Collected data:
= = = = = = =
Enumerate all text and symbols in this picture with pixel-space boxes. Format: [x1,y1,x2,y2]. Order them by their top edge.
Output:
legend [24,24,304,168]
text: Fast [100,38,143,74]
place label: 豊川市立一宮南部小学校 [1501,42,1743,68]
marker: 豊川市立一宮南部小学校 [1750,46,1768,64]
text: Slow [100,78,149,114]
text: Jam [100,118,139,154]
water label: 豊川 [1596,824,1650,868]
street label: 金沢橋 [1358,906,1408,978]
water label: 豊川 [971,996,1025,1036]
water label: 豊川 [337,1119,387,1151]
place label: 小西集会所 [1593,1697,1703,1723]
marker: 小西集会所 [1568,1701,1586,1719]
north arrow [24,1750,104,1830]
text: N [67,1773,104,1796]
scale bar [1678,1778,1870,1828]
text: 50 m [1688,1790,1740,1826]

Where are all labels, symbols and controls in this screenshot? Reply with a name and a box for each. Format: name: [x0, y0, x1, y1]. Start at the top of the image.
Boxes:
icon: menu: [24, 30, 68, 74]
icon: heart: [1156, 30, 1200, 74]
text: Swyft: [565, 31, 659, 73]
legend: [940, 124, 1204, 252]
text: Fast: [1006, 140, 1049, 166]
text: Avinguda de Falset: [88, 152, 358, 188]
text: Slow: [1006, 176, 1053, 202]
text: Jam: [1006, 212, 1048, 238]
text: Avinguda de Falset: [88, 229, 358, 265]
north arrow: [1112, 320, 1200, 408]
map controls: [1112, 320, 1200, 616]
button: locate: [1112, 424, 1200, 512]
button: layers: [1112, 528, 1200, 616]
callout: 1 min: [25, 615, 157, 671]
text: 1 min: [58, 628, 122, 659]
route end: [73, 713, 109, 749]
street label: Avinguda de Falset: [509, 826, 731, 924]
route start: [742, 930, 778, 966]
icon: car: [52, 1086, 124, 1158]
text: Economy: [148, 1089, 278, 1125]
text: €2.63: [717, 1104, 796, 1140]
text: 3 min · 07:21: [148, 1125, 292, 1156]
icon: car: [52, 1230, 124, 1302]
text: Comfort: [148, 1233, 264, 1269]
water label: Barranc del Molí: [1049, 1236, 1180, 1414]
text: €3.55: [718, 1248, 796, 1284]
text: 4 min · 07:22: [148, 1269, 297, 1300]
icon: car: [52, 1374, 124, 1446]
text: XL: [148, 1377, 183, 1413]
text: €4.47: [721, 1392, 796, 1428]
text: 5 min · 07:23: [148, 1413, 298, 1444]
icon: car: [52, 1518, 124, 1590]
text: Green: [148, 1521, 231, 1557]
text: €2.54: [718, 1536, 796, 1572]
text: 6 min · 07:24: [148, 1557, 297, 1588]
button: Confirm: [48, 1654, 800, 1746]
= = = = = = =
_PROBLEM DESCRIPTION_
Count the lines of the records that include the word "this". Give the number by itself.

_EXPECTED OUTPUT_
2